Abundant perfectly-preserved phosphatic microspherules have been discovered across the Frasnian-Famennian (F-F) transition from the Yangdi section in Guilin, Guangxi, South China. They are mostly spherical or elliptical in shape and about 150 μm in diameter with smooth exterior surfaces. Each microspherule consistently possesses a small dimple on the surface. The internal texture of microspherules consists of concentric light-colored apatite and dark-colored organic matter bands alternating around a central core. Conodonts have also been found preserved together with phosphatic microspherules in the same horizon, and the abundance of the former is obviously higher than that of the latter.
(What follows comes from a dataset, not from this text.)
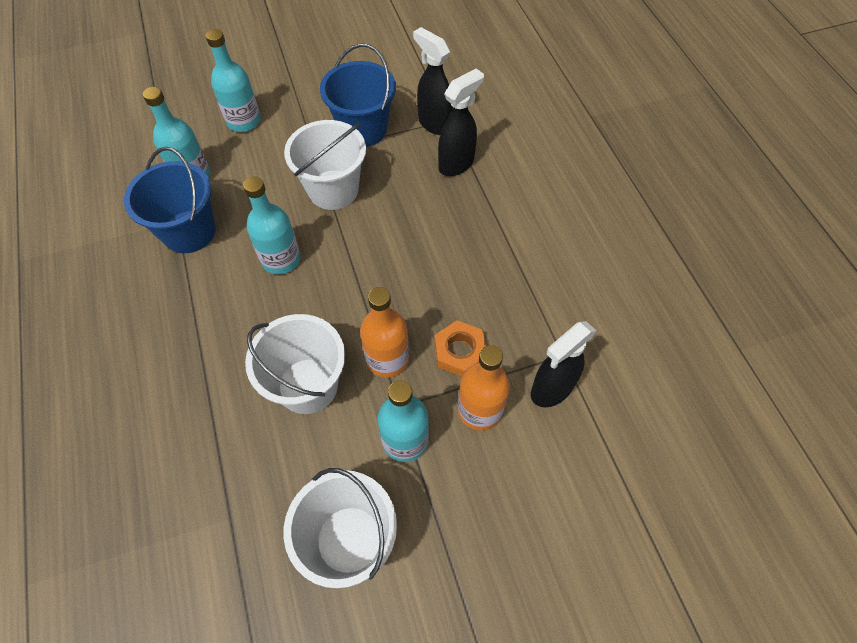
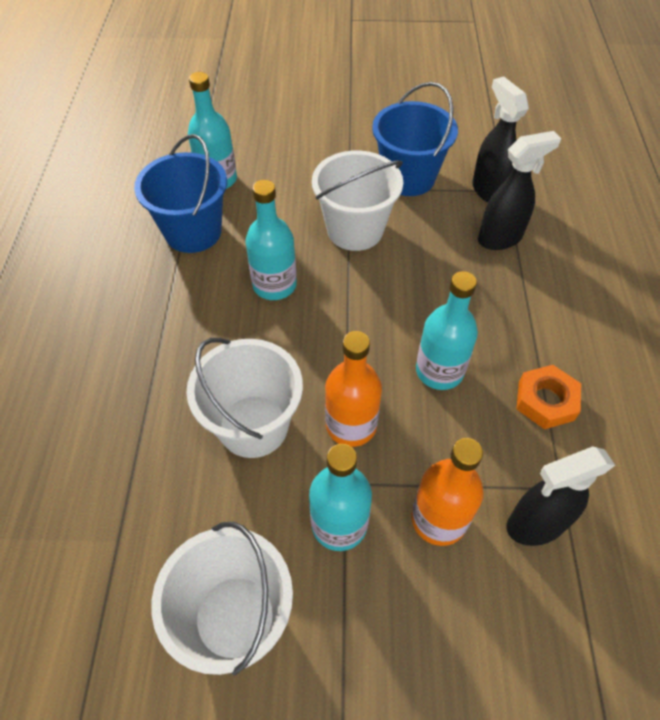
camera: 20 degrees right, 5 degrees down
turquoise bottle [206,29,261,132] -> turquoise bottle moved to [416,271,478,390]
orange nut [435,320,486,377] -> orange nut moved to [517,365,581,429]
Laser Raman spectral studies show close similarities in spectral patterns between the outer shells of phosphatic microspherules and the blade of the conodont genus Palmatolepis sp., as well as between the microspherule nucleus and the platform of the same conodont genus. Furthermore, the statistical results and geochemical data demonstrate that the elevated abundance of phosphatic microspherules roughly coincides with the blooms of bacteria and algae, but is later than the sharp increase of oceanic nutrients. The phosphatic microspherules are interpreted here to be the ‘otoliths’ secreted by conodont animals based on the compositional similarities between phosphatic microspherules and conodonts and their interrelated abundances. In addition, an analogous study reveals morphological and textural similarities between fish otoliths and phosphatic microspherules. The formation of phosphatic microspherules is probably related to seawater eutrophication. We speculate that the explosive growth of bacteria and algae is probably caused by the enrichment of nutrients that is most likely associated with the increase of terrestrial inputs, submarine hydrothermal activities or the upwelling anoxic bottom waters in the late Devonian, which would stimulate the conodont animals to secrete phosphatic microspherules—the ‘otoliths’ of conodont animals. This study reveals the coupling relationship between organisms and environments from the perspective of phosphatic microspherules and provides new evidence for the cause of faunal crisis during the Late Devonian F-F transition.